Ces constructions ont été réalisées par les différents titulaires avec l’accord exprès du concessionnaire, dans le respect des dispositions de la réglementation gabonaise en matière de gestion du domaine public et du régime des amortissements fiscaux qui y sont attachés ».
Ce n’est pas tout. « Les conventions signées avec les précédents titulaires conféraient à ces derniers des droits immobiliers qui s’analysent en un droit de superficie. Ceux-ci sont repris par la présente convention ».

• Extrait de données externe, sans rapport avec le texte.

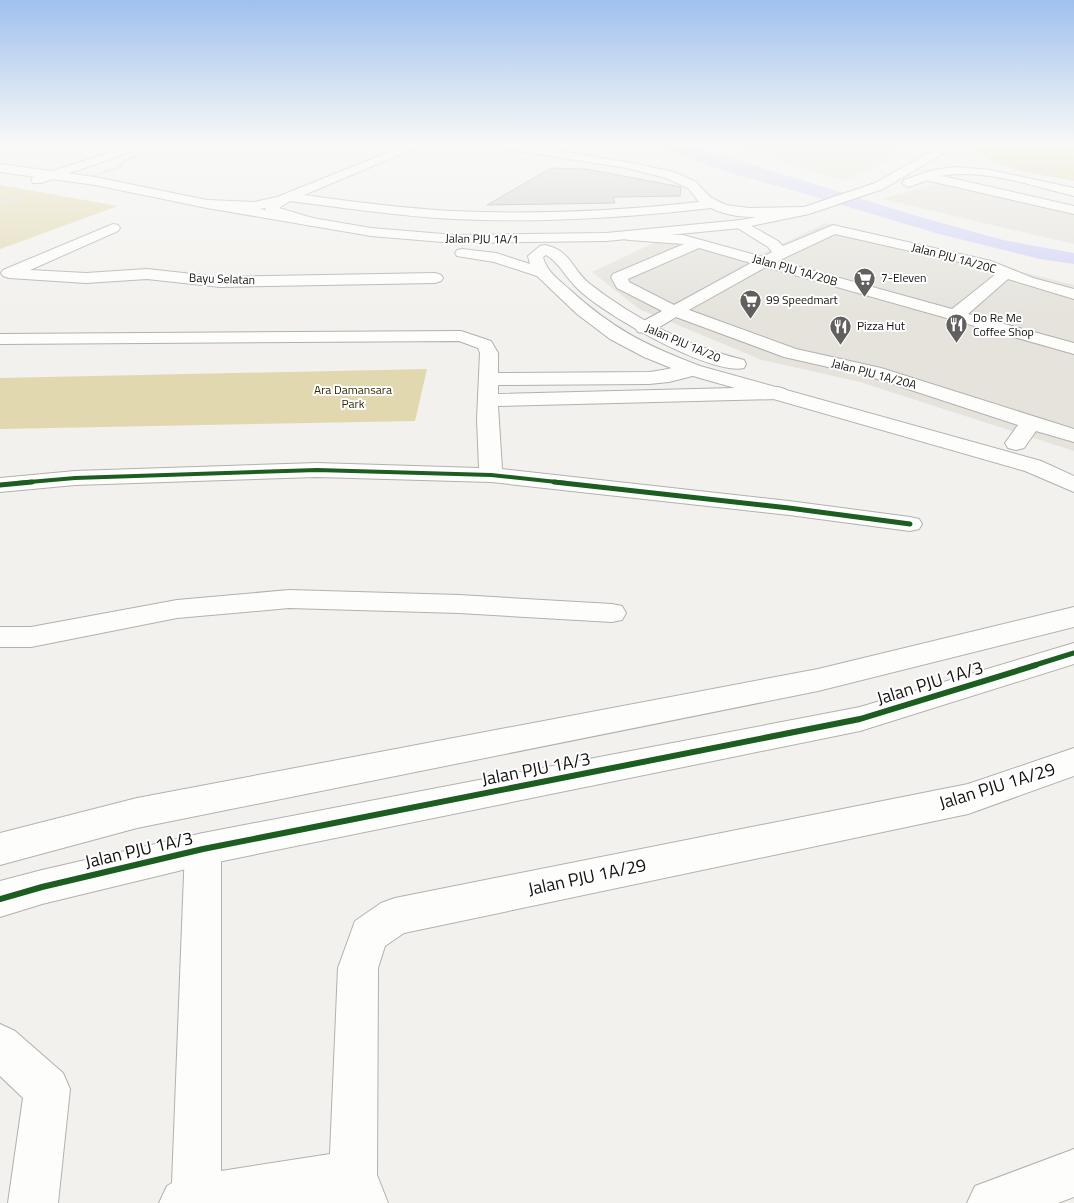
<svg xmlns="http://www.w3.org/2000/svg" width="1074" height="1203" font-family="'Titillium Web',sans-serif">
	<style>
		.built { fill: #e5e3dc }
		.green { fill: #e1d8b0 }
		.water { fill: #d3d5f7 }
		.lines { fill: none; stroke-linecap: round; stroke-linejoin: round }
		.stream { fill: #d3d5f7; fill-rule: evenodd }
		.building { fill: #d3d2d0; stroke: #a9a9a7 }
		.street-casing { stroke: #b2b1af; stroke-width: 2 }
		.secondary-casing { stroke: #b2b1af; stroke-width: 2 }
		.street { fill: #fdfdfc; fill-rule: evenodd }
		.secondary { fill: #fdfdfc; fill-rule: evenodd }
		.cycleway-far2-casing { stroke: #fff; stroke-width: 6 }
		.cycleway-far1-casing { stroke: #fff; stroke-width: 8 }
		.cycleway-casing { stroke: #fff; stroke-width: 9 }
		.cycleway-far2 { stroke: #1b5e20; stroke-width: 4 }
		.cycleway-far1 { stroke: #1b5e20; stroke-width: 5 }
		.cycleway { stroke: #1b5e20; stroke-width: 6 }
		.labels { text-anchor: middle; stroke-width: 4; stroke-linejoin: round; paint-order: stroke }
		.far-street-label { font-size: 12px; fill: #131211; stroke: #fff }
		.far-poi-label { font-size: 12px; fill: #131211; stroke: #fff; text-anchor: start }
		.far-park-label { font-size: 12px; fill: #342c02; stroke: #fff }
		.near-street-label { font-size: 18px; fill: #131211; stroke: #fff }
	</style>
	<rect width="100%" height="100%" fill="#f2f1ee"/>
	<g class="built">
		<polygon points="719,144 900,144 909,152 844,181"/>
		<polygon points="943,182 1074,212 1074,244 882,199"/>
		<polygon points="825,223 1074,285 1074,451 860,382 762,360 639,309 592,272 660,240 683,239 757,256"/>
	</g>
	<g class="green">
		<path d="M980,144H1074V181C1047,175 995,171 976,149Z"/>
		<polygon points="0,185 118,206 0,249"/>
		<polygon points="427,369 415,421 0,429 0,378"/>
	</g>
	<polygon class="water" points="647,144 685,144 920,217 1003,240 1074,253 1074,264 1040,259 939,234 785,188 737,175"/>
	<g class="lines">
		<g class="stream">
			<polygon points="169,144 174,144 127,161 119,169 95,176 93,175 117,167 125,159"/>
			<polygon points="20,196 21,198 0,204 0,202"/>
		</g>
	</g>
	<polygon class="building" points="551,168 586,169 681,187 680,196 613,197 615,203 487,205"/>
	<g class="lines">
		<defs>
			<g id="street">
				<polygon points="137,144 154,144 41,183 33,183 31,180 33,177"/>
				<path d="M409,144H425L304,195C353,202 402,208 452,211C535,215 617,211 699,202L688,188L666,178L627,168L492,147L487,144H516L627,162L674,172L696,182L710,197L726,205L749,208L804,207L811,211L804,215C775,216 738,222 711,208C625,218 539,223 453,219C398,216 344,208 290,201L279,208L316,219L318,222L311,226L269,214L265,208L254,210L208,208L201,204L208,200L254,202L277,197Z"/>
				<polygon points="925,172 1074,206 1074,214 921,179 919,176"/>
				<path d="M741,220L778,241L783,246L833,225L991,261L1033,278L1074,289V299L1008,279L968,314L1074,343V354L766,267L689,310L796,349L881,368L1074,429V442L1036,431L1024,448L1016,450L1008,448L1005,443L1018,425L868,376L784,357L676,317C664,324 651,335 638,332L635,328L638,324L662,311L617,288L611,277L613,274L684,244L629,240L624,239L622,236L624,233L683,235L763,257L772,252L768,247L736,227L734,224ZM835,234L981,267L996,274L952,309L778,261ZM699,248L751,263L674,305L629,282L628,279Z"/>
				<polygon points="113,224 118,225 120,228 118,231 30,270 86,273 147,269 220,277 435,273 441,275 443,278 441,281 435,283 220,287 147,279 86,283 9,278 3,276 1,273 3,270"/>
				<path d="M461,331L491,341L498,353V373L649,372C663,371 688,363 700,366L703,370L700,374L669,382L649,384L498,385V394L778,387L785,389L788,393L785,397L778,399L498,406L502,469L789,501L910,517L919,519L922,524L919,529L910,531L789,515L491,482L317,477L75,485L0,492V478L75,471L317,463L479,468L477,419L480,353L478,348L459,341L0,344V334Z"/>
				<polygon points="289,590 459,595 612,604 622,606 626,613 622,620 612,622 459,613 289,608 177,618 31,647 0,647 0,627 31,627 177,600"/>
				<polygon points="1074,748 1074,776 968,814 404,933 385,946 378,968 377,1175 388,1203 159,1203 167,1186 172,1183 185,849 190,838 203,833 216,838 221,849 221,1171 330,1154 338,968 355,921 381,903 395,898 968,784"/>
				<polygon points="0,1024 15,1031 63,1073 70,1089 58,1203 8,1203 23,1098 0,1076"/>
				<polygon points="1074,1149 1074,1197 1058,1203 967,1203 975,1186"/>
			</g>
			<g id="secondary">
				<polygon points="945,144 959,144 883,189 809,214 741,228 606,241 455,243 371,236 207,208 95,185 0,172 0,164 95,177 207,200 371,228 455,235 606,233 741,220 801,208 875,183"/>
				<path d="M956,167L990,170L1074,188V196C1032,186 985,168 941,176C930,178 919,184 908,187L902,183L904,180L933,170Z"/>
				<path d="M545,245C572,251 571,269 590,284C635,319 688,346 744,360L746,364L744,368C711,376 601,313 577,288C565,277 560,263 546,255L543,257C546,271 559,280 569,289C613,329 645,345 700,366L1041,461L1074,476V492L1025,471L686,374L644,357L610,339L577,314L537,276L494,262L457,256L455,253L457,250L462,249L496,253L530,264L528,256L540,246Z"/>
				<polygon points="1074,607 1074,627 818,691 137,828 0,865 0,833 137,798 818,669"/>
				<polygon points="1074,643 1074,664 860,731 203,865 42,904 0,917 0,881 42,870 203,833 860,707"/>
			</g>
		</defs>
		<use href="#street" class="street-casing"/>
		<use href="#secondary" class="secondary-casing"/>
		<use href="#street" class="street"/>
		<use href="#secondary" class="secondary"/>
		<defs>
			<polyline id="cycleway-far2" points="18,483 75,478 317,470 491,475 566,483"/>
			<g id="cycleway-far1">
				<polyline points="554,482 789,508 910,524"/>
				<polyline points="0,485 32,482"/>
				<polyline points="1032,666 1074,653"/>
			</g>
			<polyline id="cycleway" points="0,899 42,887 203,849 860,719 1036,665"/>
		</defs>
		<use href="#cycleway-far2" class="cycleway-far2-casing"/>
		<use href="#cycleway-far1" class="cycleway-far1-casing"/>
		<use href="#cycleway" class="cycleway-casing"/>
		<use href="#cycleway-far2" class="cycleway-far2"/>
		<use href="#cycleway-far1" class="cycleway-far1"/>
		<use href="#cycleway" class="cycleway"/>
	</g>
	<linearGradient id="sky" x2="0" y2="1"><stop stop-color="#9fc1ee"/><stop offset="0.46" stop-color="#f9f9f7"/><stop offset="1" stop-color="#f9f9f7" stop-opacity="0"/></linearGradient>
	<rect width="1074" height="313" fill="url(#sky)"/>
	<defs>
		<symbol id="supermarket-pin" viewBox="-11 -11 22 30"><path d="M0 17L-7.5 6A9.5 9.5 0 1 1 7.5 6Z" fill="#61605e" stroke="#fff"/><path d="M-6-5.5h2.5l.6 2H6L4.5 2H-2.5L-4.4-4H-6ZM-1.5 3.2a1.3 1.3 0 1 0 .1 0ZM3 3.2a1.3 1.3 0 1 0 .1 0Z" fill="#fff"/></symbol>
		<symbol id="restaurant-pin" viewBox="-11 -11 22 30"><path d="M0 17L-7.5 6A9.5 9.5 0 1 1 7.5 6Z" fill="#61605e" stroke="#fff"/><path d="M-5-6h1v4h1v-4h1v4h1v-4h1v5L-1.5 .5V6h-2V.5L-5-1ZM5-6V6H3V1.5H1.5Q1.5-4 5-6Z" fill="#fff"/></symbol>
	</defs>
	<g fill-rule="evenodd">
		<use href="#supermarket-pin" x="852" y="266" width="25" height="34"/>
		<use href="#supermarket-pin" x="738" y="288" width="25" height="34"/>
		<use href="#restaurant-pin" x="944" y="312" width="25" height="34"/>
		<use href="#restaurant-pin" x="828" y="314" width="25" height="34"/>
	</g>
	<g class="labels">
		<g class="far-street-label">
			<text transform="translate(482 239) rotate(1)" y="4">Jalan PJU 1A/1</text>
			<text transform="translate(954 258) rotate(15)" y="4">Jalan PJU 1A/20C</text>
			<text transform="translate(795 270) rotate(16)" y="4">Jalan PJU 1A/20B</text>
			<text transform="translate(222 279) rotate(2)" y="4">Bayu Selatan</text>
			<text transform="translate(683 343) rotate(23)" y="4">Jalan PJU 1A/20</text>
			<text transform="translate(874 374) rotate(15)" y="4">Jalan PJU 1A/20A</text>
		</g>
		<g class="far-poi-label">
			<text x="881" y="282">7-Eleven</text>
			<text x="766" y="304">99 Speedmart</text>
			<text x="973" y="322">Do Re Me<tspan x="973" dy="14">Coffee Shop</tspan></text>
			<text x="857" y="330">Pizza Hut</text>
		</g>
		<g class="far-park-label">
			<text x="353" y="394">Ara Damansara<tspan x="353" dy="14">Park</tspan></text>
		</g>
		<g class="near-street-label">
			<text transform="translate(930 683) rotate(-17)" y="6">Jalan PJU 1A/3</text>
			<text transform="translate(536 769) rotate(-11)" y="6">Jalan PJU 1A/3</text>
			<text transform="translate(997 786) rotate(-17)" y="6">Jalan PJU 1A/29</text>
			<text transform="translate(139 850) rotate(-13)" y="6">Jalan PJU 1A/3</text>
			<text transform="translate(587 877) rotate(-12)" y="6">Jalan PJU 1A/29</text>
		</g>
	</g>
</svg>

Il n’y a pas d’ambigüité sur ce point : SN2AG dispose bien d’un droit immobilier réel en qualité de propriétaire des constructions, des ouvrages avec toutes ses conséquences de droit, l’usus, le fructus et l’abusus sur le sol dont l’Etat est propriétaire.
La question de droit qui se pose dans ce dossier est celle du transfert d’un patrimoine privé vers le domaine public. Sur ce point, l’article 65 de l’Ordonnance 00000005/PR/2012 fixant le régime de la propriété foncière en République Gabonaise stipule que « tout droit réel relatif à un immeuble, immatriculé, n’existe à l’égard des tiers, que par le fait et du jour de son inscription sur le titre par le Conservateur ».
Cette disposition est complétée par l’article 66 de la même Ordonnance qui stipule que « les actes volontaires et les conventions tendant à constituer, transmettre, déclarer, modifier ou éteindre un droit réel ne produisent effet, même entre parties, qu’à dater de l’inscription sans préjudice des droits et actions réciproques des parties pour l’inexécution de leurs conventions ». Conclusion : « Jusqu’à ce jour, le droit réel sur les constructions aux loyers querellés reste exclusivement reconnu à SN2AG dans le Registre Spécial du Domaine Public ». C’est donc GSEZ qui s’oppose à ce que la N2AG jouisse de son droit de propriété, d’autant moins que les biens dont il est question sont inscrits au Livre foncier de la ville de Libreville comme appartenant à N2AG.
Les conseils de SN2AG font par ailleurs noter que l’amortissement fiscal invoqué par l’état ne saurait justifier qu’il redevienne propriétaire des bâtiments construits par leur client car le retour dans le domaine public d’un immeuble est une expropriation et il y a une procédure pour cela.
N2AG fait également remarquer que ces immeubles exigent une maintenance permanente notamment dans un secteur comme celui de l’aviation où les normes de sécurité évoluent et exigent des travaux lourds. Des travaux de maintenance et de modification dont les coûts auraient dû être à la charge de l’Etat, mais intégralement supportés par SN2AG en vertu des dispositions de l’article II alinéa 8 de la convention 128/2001 du 14 février 2002.
D’ailleurs, c’est en prenant en compte tous ces éléments qu’un inventaire avait dévoilé que le concessionnaire ADL devait payer la somme de 3,181513180 milliards à SN2AG comme valeur résiduelle des bâtiments et installations. Ce qu’il n’a pas fait.
C’est sur un dossier qui n’est pas seulement économique et financier que les sages du Conseil d’ Etat sont attendus. Les yeux des salariés, mais aussi des chefs d’entreprises gabonais, sont rivés sur leur décision. Le verdict sera aussi un signal adressé aux investisseurs nationaux et surtout internationaux sur la qualité du climat des affaires gabonais et la crédibilité de la justice à arbitrer les litiges en toute indépendance.